Fahrbericht WITEC-BMW RC 1100 SC

Fahrbericht WITEC-BMW RC 1100 SC Bodenfräse

Mit Urgewalt zieht ein entfesselter Boxer Furchen ins Erdreich. Die WITEC-BMW – immer auf der Suche nach Gaston Rahiers Erbe.

Schon lange vor der weißblauen Rückbesinnung kreierte die kleine Tuning-Schmiede WITEC einen Off Road-Boxer, der die legendären Paris-Dakar-Erfolge des Zweizylinders aufgreift und zum Pistensturm ermutigt. 1996 debütierte dieser hoch aufragende, martialische Radikal-Umbau und elektrisiert seither Rallye-Piloten wie Extrem-Touristen gleichermaßen.

Freilich müssen die Interessenten hinsichtlich der reinen Münchner Lehre einige Abstriche machen: Nichts da mit Telelever und G-Kat, hinweg mit der sparsamen Rahmenkonstruktion des Originals. Auf der Suche nach anspruchsloser, auch im Wüstensand reparabler Technik rüsteten Thomas Eckardt und Rudi Willner, die WITEC-Macher, zurück auf klassische 40-Millimeter-Bing-Gleichdruckvergaser. Und wegen der enormen Kräfte, die der Telelever nach brutalen Sprüngen oder in Geröllpassagen ins Motorgehäuse einleitet, vertrauen sie einer 50 Millimeter starken Magnum-Gabel von Marzocchi, die obendrein auch für die nötigen Federwege bürgt: 295 statt 190 Millimeter.

Die Gabel setzt einen anderen Rahmen voraus, deshalb wölbt sich eine Gitterrohr-Konstruktion mit massiven Verstärkungen im Lenkkopfbereich über den Motor. Unterhalb des angeschraubten Rahmenhecks wirkt eine voluminöse und steife Einarmschwinge, auf welche die WITEC-Jungs so richtig stolz sind. An die aus Leichtmetall gefräste Aufnahme der Schwingenlagerung schließt sich ein mächtiger geschweißter Kardantunnel an, in dem – jetzt kommt’s – eine selbstkonstruierte Kardanwelle die Kraft ans BMW-Hinterachsgetriebe weiterleitet. Im harten Rallye-Einsatz nämlich erzeugten die von der Serien-Welle eingeleiteten Kräfte Bruch im Getriebe. Trotz der Vorteile ihrer Eigenkreation verstärken Willner und Eckardt die Wellen und Lager in der Fünfgang-Box. Insgesamt gewann die Schwinge gegenüber der Serie fünf Zentimeter Länge, das Hinterrad mißt 18 Zoll, die Sekundärübersetzung beträgt 11 : 37.

........

AUFGABE 1 -
Beantworten Sie anhand des Fahrberichts:
(a) In welchem Jahr debütierte der Umbau von WITEC?
(b) Auf welche Vergaser rüsteten die WITEC-Macher zurück?
(c) Wie groß ist das Hinterrad?
AUFGABE 2 - Fassen Sie den Absatz des Fahrberichts, der mit „Die Gabel setzt einen anderen Rahmen voraus“ beginnt, als Stichpunktliste zusammen.
AUFGABE 3 - Schreiben Sie aus dem Fahrbericht alles von „Mit Urgewalt zieht“ bis hin zu „wie Extrem-Touristen gleichermaßen.“ wortgetreu ab.
Stützen Sie sich ausschließlich auf den Fahrbericht.

VORGEGEBENE ANGABEN -
........

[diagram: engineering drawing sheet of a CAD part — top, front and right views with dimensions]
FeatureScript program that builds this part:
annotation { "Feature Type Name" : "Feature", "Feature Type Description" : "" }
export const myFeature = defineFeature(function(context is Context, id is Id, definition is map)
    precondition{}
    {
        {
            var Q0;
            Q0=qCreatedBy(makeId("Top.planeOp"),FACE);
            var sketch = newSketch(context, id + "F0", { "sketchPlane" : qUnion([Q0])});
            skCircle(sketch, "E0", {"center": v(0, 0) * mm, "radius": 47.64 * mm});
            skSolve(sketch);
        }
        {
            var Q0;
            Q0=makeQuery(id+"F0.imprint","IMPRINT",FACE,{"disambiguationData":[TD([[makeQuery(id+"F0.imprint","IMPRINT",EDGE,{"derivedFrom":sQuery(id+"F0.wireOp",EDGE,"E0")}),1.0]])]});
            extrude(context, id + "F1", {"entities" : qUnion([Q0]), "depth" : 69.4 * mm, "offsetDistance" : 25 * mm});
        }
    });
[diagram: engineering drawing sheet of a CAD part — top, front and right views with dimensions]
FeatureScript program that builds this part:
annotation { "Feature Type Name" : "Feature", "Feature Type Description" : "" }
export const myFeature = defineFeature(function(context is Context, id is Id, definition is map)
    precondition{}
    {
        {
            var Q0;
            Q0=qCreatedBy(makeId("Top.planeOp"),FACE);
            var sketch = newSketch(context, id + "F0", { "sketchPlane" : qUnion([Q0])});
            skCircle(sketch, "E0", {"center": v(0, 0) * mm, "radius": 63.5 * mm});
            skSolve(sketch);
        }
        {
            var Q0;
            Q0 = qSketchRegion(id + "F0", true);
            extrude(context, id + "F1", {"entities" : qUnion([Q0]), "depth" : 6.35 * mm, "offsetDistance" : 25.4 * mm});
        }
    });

........

SCHRIFTLICHE ANTWORT 1 -
(a) 1996
(b) Auf klassische 40-Millimeter-Bing-Gleichdruckvergaser
(c) 18 Zoll

SCHRIFTLICHE ANTWORT 2 -
- Wegen der neuen Gabel: Gitterrohrrahmen über dem Motor, im Lenkkopfbereich massiv verstärkt
- Unter dem angeschraubten Rahmenheck: voluminöse, steife Einarmschwinge
- An die gefräste Leichtmetall-Aufnahme der Schwingenlagerung schließt ein geschweißter Kardantunnel an
- Darin überträgt eine selbstkonstruierte Kardanwelle die Kraft ans BMW-Hinterachsgetriebe, da die Serienwelle im Rallye-Einsatz Getriebebruch verursachte
- Wellen und Lager in der Fünfgang-Box zusätzlich verstärkt
- Schwinge fünf Zentimeter länger als in Serie, Hinterrad 18 Zoll, Sekundärübersetzung 11 : 37

SCHRIFTLICHE ANTWORT 3 -
Mit Urgewalt zieht ein entfesselter Boxer Furchen ins Erdreich. Die WITEC-BMW – immer auf der Suche nach Gaston Rahiers Erbe.

Schon lange vor der weißblauen Rückbesinnung kreierte die kleine Tuning-Schmiede WITEC einen Off Road-Boxer, der die legendären Paris-Dakar-Erfolge des Zweizylinders aufgreift und zum Pistensturm ermutigt. 1996 debütierte dieser hoch aufragende, martialische Radikal-Umbau und elektrisiert seither Rallye-Piloten wie Extrem-Touristen gleichermaßen.